(Stored data entries):
────────────────

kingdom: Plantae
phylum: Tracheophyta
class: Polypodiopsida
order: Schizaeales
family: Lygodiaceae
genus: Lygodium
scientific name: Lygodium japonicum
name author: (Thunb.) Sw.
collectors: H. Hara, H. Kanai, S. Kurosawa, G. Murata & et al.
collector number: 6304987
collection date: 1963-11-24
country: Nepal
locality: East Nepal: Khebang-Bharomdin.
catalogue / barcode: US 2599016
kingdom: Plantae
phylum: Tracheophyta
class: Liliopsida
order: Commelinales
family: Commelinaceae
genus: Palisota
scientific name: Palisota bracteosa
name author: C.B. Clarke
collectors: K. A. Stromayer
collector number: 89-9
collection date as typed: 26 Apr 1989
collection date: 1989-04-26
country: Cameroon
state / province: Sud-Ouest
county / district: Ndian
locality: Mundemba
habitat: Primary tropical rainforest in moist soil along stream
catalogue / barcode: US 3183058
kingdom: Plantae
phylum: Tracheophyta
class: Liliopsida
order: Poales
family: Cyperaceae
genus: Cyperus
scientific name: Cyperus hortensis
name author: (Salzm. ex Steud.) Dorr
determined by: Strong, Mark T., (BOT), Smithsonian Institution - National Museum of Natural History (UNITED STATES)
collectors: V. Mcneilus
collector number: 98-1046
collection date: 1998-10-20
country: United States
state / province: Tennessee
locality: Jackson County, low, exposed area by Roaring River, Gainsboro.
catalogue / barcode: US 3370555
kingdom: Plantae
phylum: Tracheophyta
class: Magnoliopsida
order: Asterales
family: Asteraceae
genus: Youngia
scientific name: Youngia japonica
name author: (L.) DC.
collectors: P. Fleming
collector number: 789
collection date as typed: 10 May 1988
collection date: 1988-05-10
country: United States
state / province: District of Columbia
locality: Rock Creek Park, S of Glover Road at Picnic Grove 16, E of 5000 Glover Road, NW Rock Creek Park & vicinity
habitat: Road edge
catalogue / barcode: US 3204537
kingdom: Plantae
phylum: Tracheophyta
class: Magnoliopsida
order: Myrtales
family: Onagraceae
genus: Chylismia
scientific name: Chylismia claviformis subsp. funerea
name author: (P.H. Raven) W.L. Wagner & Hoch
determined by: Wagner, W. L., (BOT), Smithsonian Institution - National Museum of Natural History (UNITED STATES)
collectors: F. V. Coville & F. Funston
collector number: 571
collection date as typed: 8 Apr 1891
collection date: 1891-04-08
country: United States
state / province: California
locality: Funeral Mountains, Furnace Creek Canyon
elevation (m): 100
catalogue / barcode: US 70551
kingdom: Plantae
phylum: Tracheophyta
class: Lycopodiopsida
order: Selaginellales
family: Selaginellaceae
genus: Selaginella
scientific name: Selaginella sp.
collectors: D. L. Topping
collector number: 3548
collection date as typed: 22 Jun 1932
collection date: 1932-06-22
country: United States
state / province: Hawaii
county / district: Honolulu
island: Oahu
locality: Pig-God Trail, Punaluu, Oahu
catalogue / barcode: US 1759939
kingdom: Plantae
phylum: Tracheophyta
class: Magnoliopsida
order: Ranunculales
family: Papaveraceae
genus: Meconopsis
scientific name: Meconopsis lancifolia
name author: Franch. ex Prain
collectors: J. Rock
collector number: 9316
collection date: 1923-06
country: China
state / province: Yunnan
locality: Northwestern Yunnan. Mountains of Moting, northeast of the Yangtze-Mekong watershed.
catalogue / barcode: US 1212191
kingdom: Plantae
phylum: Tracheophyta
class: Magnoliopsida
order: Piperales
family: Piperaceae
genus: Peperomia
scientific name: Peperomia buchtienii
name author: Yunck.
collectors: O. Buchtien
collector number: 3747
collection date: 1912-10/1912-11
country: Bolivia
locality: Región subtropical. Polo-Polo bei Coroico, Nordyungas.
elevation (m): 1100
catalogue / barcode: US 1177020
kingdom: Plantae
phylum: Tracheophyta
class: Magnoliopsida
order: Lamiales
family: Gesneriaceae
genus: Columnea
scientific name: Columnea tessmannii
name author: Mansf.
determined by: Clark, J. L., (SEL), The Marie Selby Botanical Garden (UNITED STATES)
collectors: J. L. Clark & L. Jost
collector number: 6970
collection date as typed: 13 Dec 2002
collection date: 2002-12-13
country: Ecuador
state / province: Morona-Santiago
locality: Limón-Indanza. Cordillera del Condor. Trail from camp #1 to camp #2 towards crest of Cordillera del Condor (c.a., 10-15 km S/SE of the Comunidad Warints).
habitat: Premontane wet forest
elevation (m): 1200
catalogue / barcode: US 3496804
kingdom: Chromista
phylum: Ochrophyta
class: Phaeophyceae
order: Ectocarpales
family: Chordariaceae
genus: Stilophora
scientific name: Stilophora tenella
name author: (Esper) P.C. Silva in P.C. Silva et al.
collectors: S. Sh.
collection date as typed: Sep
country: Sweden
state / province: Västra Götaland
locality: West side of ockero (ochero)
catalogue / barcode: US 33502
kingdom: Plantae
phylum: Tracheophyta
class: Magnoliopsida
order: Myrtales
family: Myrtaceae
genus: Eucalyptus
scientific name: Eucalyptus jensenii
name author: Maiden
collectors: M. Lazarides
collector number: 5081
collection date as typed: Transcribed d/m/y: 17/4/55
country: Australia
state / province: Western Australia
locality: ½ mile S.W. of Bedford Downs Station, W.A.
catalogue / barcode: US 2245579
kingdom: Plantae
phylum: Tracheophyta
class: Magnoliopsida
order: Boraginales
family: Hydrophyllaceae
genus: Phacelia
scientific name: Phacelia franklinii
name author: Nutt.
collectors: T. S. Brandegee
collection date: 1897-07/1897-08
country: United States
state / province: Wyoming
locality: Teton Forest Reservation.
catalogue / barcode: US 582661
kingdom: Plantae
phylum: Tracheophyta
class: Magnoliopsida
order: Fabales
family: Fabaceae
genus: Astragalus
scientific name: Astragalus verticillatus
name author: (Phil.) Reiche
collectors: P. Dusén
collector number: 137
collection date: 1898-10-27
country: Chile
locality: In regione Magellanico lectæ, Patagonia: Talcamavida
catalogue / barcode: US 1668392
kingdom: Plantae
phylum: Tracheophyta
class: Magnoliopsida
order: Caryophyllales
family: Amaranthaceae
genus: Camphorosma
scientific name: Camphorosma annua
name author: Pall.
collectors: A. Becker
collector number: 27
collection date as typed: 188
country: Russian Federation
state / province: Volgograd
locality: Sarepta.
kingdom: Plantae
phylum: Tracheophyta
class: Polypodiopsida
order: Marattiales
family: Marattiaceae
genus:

────────────────

Write out the stretch from the start of the records through the line containing "collectors: V. Mcneilus", swapping "locality" for "site" and leaving everything else unchanged.

(Task output):
kingdom: Plantae
phylum: Tracheophyta
class: Polypodiopsida
order: Schizaeales
family: Lygodiaceae
genus: Lygodium
scientific name: Lygodium japonicum
name author: (Thunb.) Sw.
collectors: H. Hara, H. Kanai, S. Kurosawa, G. Murata & et al.
collector number: 6304987
collection date: 1963-11-24
country: Nepal
site: East Nepal: Khebang-Bharomdin.
catalogue / barcode: US 2599016
kingdom: Plantae
phylum: Tracheophyta
class: Liliopsida
order: Commelinales
family: Commelinaceae
genus: Palisota
scientific name: Palisota bracteosa
name author: C.B. Clarke
collectors: K. A. Stromayer
collector number: 89-9
collection date as typed: 26 Apr 1989
collection date: 1989-04-26
country: Cameroon
state / province: Sud-Ouest
county / district: Ndian
site: Mundemba
habitat: Primary tropical rainforest in moist soil along stream
catalogue / barcode: US 3183058
kingdom: Plantae
phylum: Tracheophyta
class: Liliopsida
order: Poales
family: Cyperaceae
genus: Cyperus
scientific name: Cyperus hortensis
name author: (Salzm. ex Steud.) Dorr
determined by: Strong, Mark T., (BOT), Smithsonian Institution - National Museum of Natural History (UNITED STATES)
collectors: V. Mcneilus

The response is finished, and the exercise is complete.